Sunday, June 16, 2019

Transforming the Media’s Coverage of the Climate Crisis

An incredibly important article and part of the transformation of our media. For years I’ve been listening to resources such as Amy Goodman on Democracy Now! cover climate change, use the words “man made climate change,” connect the dots between catastrophic climate events and human caused climate change, interview climate scientists and experts and Indigenous leaders and more about the climate crisis. This is what all of media need to do NOW! Already decades have been squandered by the corporate media’s silence and complicity with the fossil fuel industry and other huge corporate interests. This needs to end. Nothing is more important than speaking the truth about where we’re at and what we urgently need to do about it. — Molly


AT THE END OF APRIL, CJR and The Nation announced plans for a new initiative to dramatically improve the media’s coverage of the most  urgent story of our time. Since then, interest in our Covering Climate Now project has been enormous. To answer questions about it, and to outline how news outlets across the country can get involved, here’s a primer on the project and on where it goes next.

Who are we?

We are journalists, talking and working with fellow journalists, to transform our profession’s coverage of climate change. Whether you work in television or audio, print or online, for a local, regional, national, or international outlet, climate change touches every beat in every newsroom.  And at this late hour, we need journalism everywhere to treat this story with the urgency that science demands.
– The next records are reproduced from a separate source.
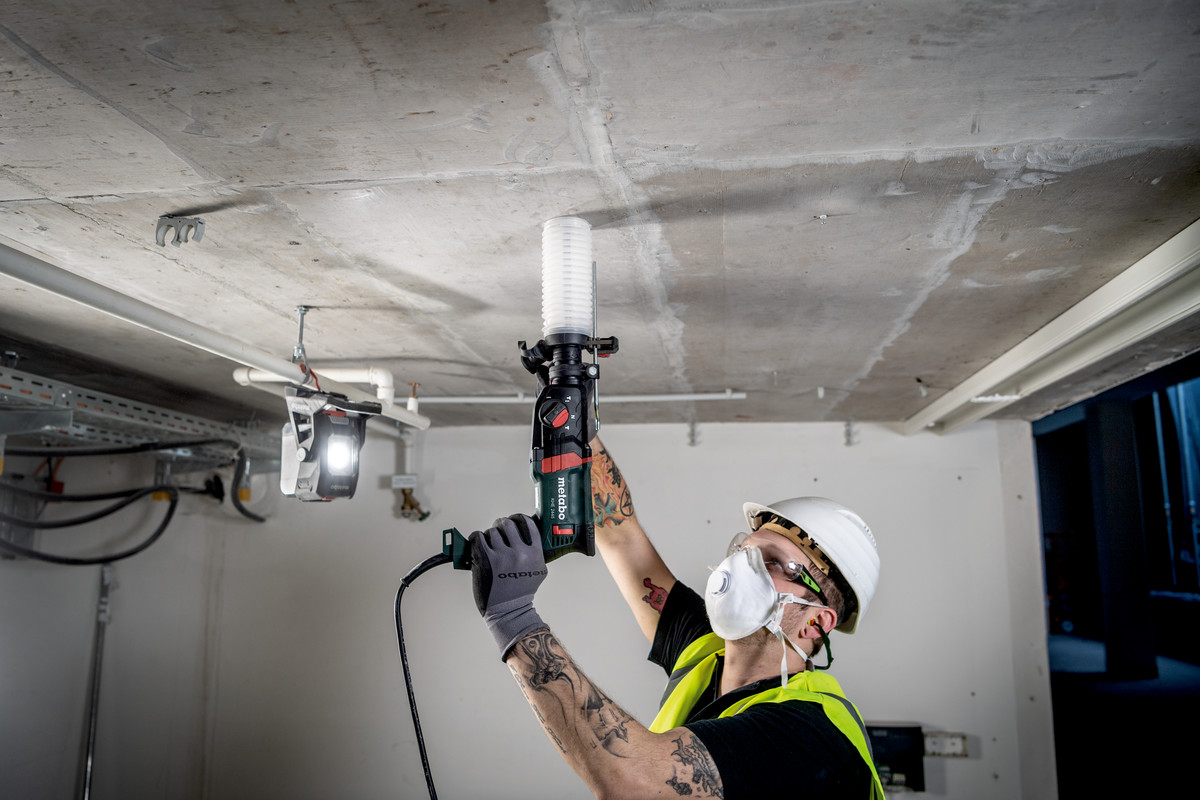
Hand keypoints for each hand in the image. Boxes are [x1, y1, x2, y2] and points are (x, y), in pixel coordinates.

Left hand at [470, 514, 548, 658]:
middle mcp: (520, 552)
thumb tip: (526, 534)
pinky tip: (478, 544)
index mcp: (535, 553)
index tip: (514, 520)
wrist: (509, 611)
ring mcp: (502, 556)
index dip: (518, 518)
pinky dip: (476, 538)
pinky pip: (478, 537)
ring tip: (489, 546)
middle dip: (501, 525)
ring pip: (492, 531)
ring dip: (489, 536)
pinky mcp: (486, 560)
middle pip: (507, 524)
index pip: (528, 523)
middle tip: (498, 530)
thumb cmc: (521, 592)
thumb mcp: (537, 570)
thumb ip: (534, 552)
CJR and The Nation are leading this effort, along with partners such as The Guardian and others yet to be announced. On behalf of the Schumann Media Center, Bill Moyers pledged $1 million to support the initiative for its first year.

What are we doing?

We see ourselves as convening and informing a conversation that journalists need to have, with each other and the public we serve, about how to do justice to the climate story at this decisive historic moment.  To succeed, we need the participation and energy of as many journalists and news outlets as possible. We also need to hear from a wide range of stakeholders—scientists, advocates, government and business officials, and private citizens—about how we can do a better job of making clear what is happening, why, and what can be done about it.

We aim to bring journalists together face to face—as we did at a conference at the Columbia Journalism School in April that launched this effort, and in additional gatherings planned across the United States and abroad—and online, via a new vertical housed on the websites of CJR and The Nation. In these and other venues, we hope that journalists and others will talk about, report on, analyze, and debate how news outlets should cover the rapidly uncoiling climate crisis and its solutions.